Comments about technological history, system fractures, and human resilience from James R. Chiles, the author of Inviting Disaster: Lessons from the Edge of Technology (HarperBusiness 2001; paperback 2002) and The God Machine: From Boomerangs to Black Hawks, the Story of the Helicopter (Random House, 2007, paperback 2008)

Wednesday, September 15, 2010

Rescue Drilling, the Outer Limits

We're waiting for more news about the “Plan C” drilling rig moved to the San Jose Mine in Chile. The rig, which is normally used for oil and gas work, is owned by Precision Drilling, based in Calgary. The big rig will chew a hole 35 inches wide and 2,300 feet deep. If the bit doesn't run into a major fault or get stuck in mine debris along the way, and if Plans A and B don't get there first, it could open an escape route well before December. At that point a man-cage would be lowered on a wire rope to pull the men up one at a time.

This may sound like a whopping big borehole, and it is, but there have been much bigger and deeper ones. A pioneer in the field was Fenix & Scisson, now part of PB Energy Storage.

Beginning in the early 1950s it excavated deep rock caverns for compressed gas storage, typically located near pipeline hubs and refineries. Fenix used a drill rig to make a vertical hole that was hundreds of feet deep but just wide enough for a man to wield a rock drill. While suspended in this chimney, a few dozen feet off the bottom, he drilled and blasted enough rock to clear out a small cavern, with the muck going into the bottom of the borehole. (Yes, he was hauled out of range each time a shot was fired ...) Once the cavern was roomy enough, Fenix lowered a small front-end loader in pieces. Workers reassembled it and went to work, hollowing out caverns as big as football stadiums.

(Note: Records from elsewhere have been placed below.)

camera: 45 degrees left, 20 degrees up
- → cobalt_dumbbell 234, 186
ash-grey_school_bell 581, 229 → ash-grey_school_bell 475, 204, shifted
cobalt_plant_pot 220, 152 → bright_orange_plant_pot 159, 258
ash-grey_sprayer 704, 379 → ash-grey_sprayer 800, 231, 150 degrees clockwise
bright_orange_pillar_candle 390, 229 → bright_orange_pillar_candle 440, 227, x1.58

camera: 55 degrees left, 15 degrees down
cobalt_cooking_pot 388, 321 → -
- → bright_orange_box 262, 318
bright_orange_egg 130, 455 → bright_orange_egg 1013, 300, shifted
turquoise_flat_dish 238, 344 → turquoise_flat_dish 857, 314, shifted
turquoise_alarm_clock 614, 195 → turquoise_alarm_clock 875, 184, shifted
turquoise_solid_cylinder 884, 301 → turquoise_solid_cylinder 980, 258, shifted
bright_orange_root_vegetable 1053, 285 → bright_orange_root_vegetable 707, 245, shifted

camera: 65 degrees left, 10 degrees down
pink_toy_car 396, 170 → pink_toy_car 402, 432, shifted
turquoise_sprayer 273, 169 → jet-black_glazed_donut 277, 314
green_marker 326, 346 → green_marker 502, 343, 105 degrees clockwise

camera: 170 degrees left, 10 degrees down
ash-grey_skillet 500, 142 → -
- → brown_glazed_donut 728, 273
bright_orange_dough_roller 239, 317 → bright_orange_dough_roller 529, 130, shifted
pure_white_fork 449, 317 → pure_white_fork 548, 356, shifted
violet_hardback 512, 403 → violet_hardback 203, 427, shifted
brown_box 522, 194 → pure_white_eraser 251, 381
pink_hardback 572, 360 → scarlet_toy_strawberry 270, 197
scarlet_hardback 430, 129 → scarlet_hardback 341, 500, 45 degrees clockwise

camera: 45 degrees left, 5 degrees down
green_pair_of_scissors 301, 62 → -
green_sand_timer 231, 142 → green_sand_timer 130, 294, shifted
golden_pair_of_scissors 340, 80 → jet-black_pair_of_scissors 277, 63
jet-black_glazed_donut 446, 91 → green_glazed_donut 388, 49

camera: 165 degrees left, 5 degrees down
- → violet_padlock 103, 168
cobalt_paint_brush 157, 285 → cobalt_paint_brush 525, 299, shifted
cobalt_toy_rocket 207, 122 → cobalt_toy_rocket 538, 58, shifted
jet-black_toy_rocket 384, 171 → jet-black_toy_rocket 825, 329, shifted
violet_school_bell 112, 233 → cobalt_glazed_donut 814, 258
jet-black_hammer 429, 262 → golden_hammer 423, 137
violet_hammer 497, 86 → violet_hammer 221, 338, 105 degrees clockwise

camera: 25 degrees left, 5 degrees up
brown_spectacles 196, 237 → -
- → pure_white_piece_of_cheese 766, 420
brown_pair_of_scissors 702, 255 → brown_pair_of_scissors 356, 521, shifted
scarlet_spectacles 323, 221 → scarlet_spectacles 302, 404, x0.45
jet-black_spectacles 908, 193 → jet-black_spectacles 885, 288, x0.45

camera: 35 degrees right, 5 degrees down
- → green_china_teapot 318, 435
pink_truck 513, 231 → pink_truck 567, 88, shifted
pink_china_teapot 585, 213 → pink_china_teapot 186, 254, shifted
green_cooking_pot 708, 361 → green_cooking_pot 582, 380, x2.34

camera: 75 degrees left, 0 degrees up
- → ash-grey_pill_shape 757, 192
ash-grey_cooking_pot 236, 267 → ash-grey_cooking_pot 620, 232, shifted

Fenix bored a really big hole to prepare for the Atomic Energy Commission's Cannikin underground nuclear test on Amchitka Island in 1971. Fenix's hole (before the concrete liner) was a vertigo-inducing 90 inches across and 5,875 feet deep. At an approximate yield of 5 megatons, Cannikin was the biggest underground shot ever fired in the US. Here's a link to snips of ground-wave effects from an AEC video on YouTube.

So Rescue Plans A-C at the San Jose Mine are not pushing the margin in either size or depth.

But they are trying to move fast because 33 men have already been down there six weeks. As I mentioned in an earlier post, we know from other trapped-miner incidents that even over shorter periods, the men can suffer from erratic behavior and severe depression, and a few have attempted suicide. You may have read recent reports that some of the miners were still driving around in mine vehicles, despite orders. I'm trusting that the foreman Luis Urzúa, who seems quite capable, has put any explosives out of reach.